The things I’ll keep

The+things+Ill+keep

Ilena Peng

My childhood struggle with the concept of memories materialized in a form that almost all children can relate to — stuffed animals. I’d leave the house with my mom for a walk, stuffed animal in hand. And often, I’d return without it, bursting into tears upon realizing that it was gone far too late. I could only remember it being there and being gone — never anything in between.

Teary-eyed, I kept losing things for another five years or so — jackets, toys, pencils. My mom always reassured me that they were replaceable, but what frustrated me was the way my mind faltered when I tried to retrace my steps. I wasn’t terrified of losing those items — I forgetting about them altogether.

And the terror of forgetting spawned a series of collections, some more ridiculous than others. A binder full of National Park brochures, a row of bags filled with every dance costume I’ve ever worn, a plastic cup from the Hilton hotel we stayed at in Hawaii. This was my way of preserving the details. I wanted the ability to put myself back in that place, to hide in the past. I’d never want to go back to high school. But I know that next year, I’ll try to remember this place again and again, craving the comfort of nostalgia.

I remember the room filling with incessant shouting during APUSH group quizzes and then a sudden silence as we hoped we’d gotten the answers right. I remember leaning my elbows on the stage to take a picture during a drama production’s dress rehearsal. I remember decorating the whiteboard in room A111 with green and red markers, even though Christmas was three months ago.

Most of high school feels like a blur of stereotypes — muted whispers of stress, faint memories of exams, quiet chirps of birds reminding me I should probably be asleep by now. Yet these are some of the moments that stand out boldly against the monotonous backdrop of school. They would be impossible to forget. But that doesn’t stop me from hanging name tags from my lamp, leaving hotel room keys on my bedside table and listing the events of my life in a journal.

Other things are harder to remember — the feel of my worn polyester-silk blanket, the taste of my favorite Earl Grey milk tea from TeaTop, the melody of my mom’s favorite Taiwanese songs. I’ll try to remember that one time in fourth grade when the air smelled like peppermint after one of California’s rare rains. I’ll try to picture the green filter of trees curving overhead to form a tunnel along my favorite path. I’m clinging onto these feelings, somehow fearful that the memories will dissolve when I leave this city.

It’s only now that I realize that I do remember some of the things I left behind. I remember an olive-green knit jacket sitting on a table next to the door of my elementary school music room. I remember leaving a bunny patterned with glow-in-the-dark stars behind in the dirt lining the sidewalk on one of those walks with my mom.

If I can remember those moments, surely I will remember these places and the people who occupy them. Surely it’s impossible to forget the laughter surrounding our family’s mahjong table, the time my sister came to the airport just so she could hand me my new stuffed animal the instant I got into the car, or the conversations I’ve had at 2 a.m. about French homework and friend drama.

I’m scared that somehow the future will find a way to replace these memories because I need them — they give me familiarity in a world where every day is a series of unanswered questions.

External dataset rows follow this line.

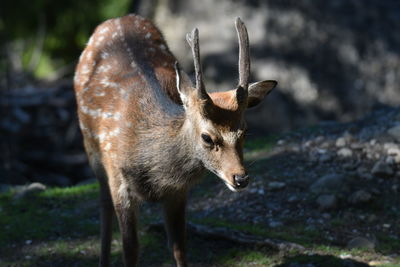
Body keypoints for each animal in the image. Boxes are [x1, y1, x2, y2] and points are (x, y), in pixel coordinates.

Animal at [73, 14, 276, 267]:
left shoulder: (178, 192)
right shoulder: (119, 180)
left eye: (245, 131)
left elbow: (179, 246)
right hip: (93, 152)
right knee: (103, 208)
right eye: (207, 137)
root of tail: (117, 18)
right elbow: (131, 249)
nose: (240, 178)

In June, I’ll leave MVHS. Two months after that, I’ll find myself alone on the other side of the country. I know I can’t take all the little trinkets I’ve stashed in my room with me, and I’m scared that without them, I won’t be able to remember what it felt like to be home.

I will always stay in the compulsive habit of dividing my life into collections and journals, but next year will be different. Next year, the collections themselves will be divided — my treasured pile of mementos will stay here as another pile builds in my dorm room. Maybe I’ll become so preoccupied with remembering those new moments that this life in Cupertino will seem like it’s fading away.

In those moments when I feel too close to forgetting, I’ll comfort myself with the knowledge that these collections will never be more than a flight away. These memories will never be more than a daydream away. Besides, I still remember the little bunny patterned with glow-in-the-dark stars, and I think that perhaps I’ve broken my childhood habit of forgetting.